**Dataset records**
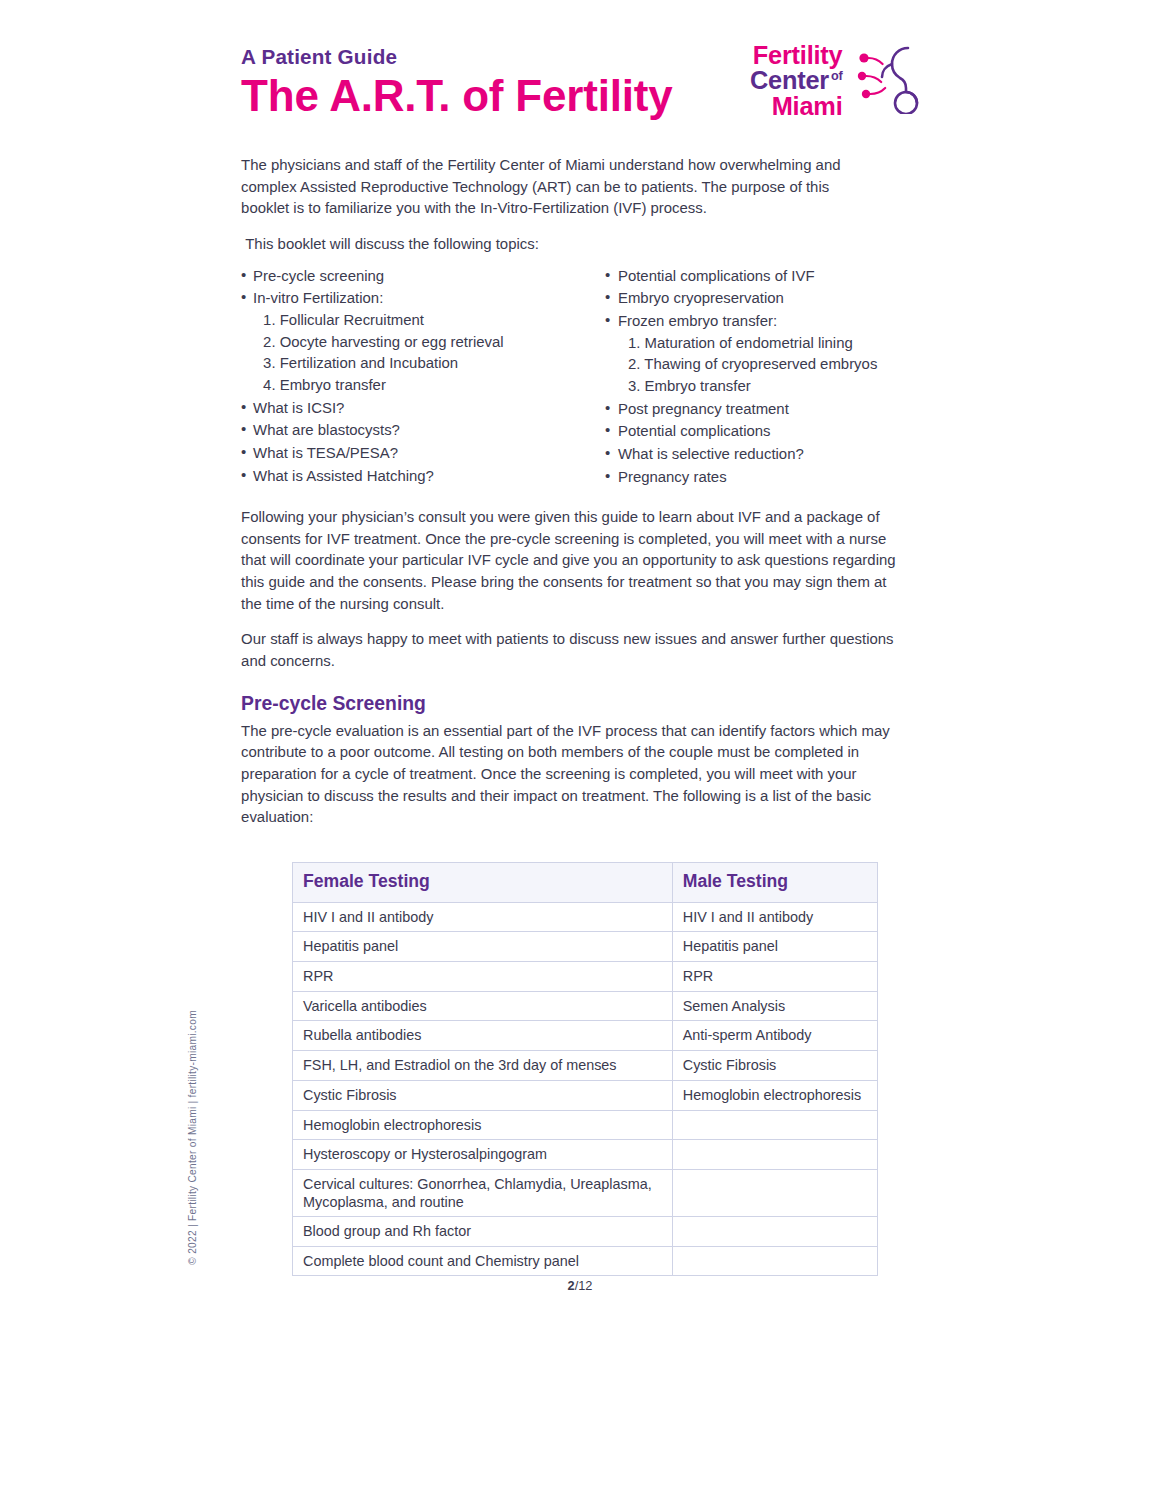A Patient Guide
The A.R.T. of Fertility
Fertility Centerof Miami
The physicians and staff of the Fertility Center of Miami understand how overwhelming and complex Assisted Reproductive Technology (ART) can be to patients. The purpose of this booklet is to familiarize you with the In-Vitro-Fertilization (IVF) process.
This booklet will discuss the following topics:
Pre-cycle screening
In-vitro Fertilization:
Follicular Recruitment
Oocyte harvesting or egg retrieval
Fertilization and Incubation
Embryo transfer
What is ICSI?
What are blastocysts?
What is TESA/PESA?
What is Assisted Hatching?
Potential complications of IVF
Embryo cryopreservation
Frozen embryo transfer:
Maturation of endometrial lining
Thawing of cryopreserved embryos
Embryo transfer
Post pregnancy treatment
Potential complications
What is selective reduction?
Pregnancy rates
Following your physician’s consult you were given this guide to learn about IVF and a package of consents for IVF treatment. Once the pre-cycle screening is completed, you will meet with a nurse that will coordinate your particular IVF cycle and give you an opportunity to ask questions regarding this guide and the consents. Please bring the consents for treatment so that you may sign them at the time of the nursing consult.
Our staff is always happy to meet with patients to discuss new issues and answer further questions and concerns.
Pre-cycle Screening
The pre-cycle evaluation is an essential part of the IVF process that can identify factors which may contribute to a poor outcome. All testing on both members of the couple must be completed in preparation for a cycle of treatment. Once the screening is completed, you will meet with your physician to discuss the results and their impact on treatment. The following is a list of the basic evaluation:
| Female Testing | Male Testing |
| --- | --- |
| HIV I and II antibody | HIV I and II antibody |
| Hepatitis panel | Hepatitis panel |
| RPR | RPR |
| Varicella antibodies | Semen Analysis |
| Rubella antibodies | Anti-sperm Antibody |
| FSH, LH, and Estradiol on the 3rd day of menses | Cystic Fibrosis |
| Cystic Fibrosis | Hemoglobin electrophoresis |
| Hemoglobin electrophoresis | |
| Hysteroscopy or Hysterosalpingogram | |
| Cervical cultures: Gonorrhea, Chlamydia, Ureaplasma, Mycoplasma, and routine | |
| Blood group and Rh factor | |
| Complete blood count and Chemistry panel | |
© 2022 | Fertility Center of Miami | fertility-miami.com
2/12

**Requirement**
Search the data above for the word "Fertility" and show every line that has it.

**Solution**
The A.R.T. of Fertility
Fertility Centerof Miami
The physicians and staff of the Fertility Center of Miami understand how overwhelming and complex Assisted Reproductive Technology (ART) can be to patients. The purpose of this booklet is to familiarize you with the In-Vitro-Fertilization (IVF) process.
© 2022 | Fertility Center of Miami | fertility-miami.com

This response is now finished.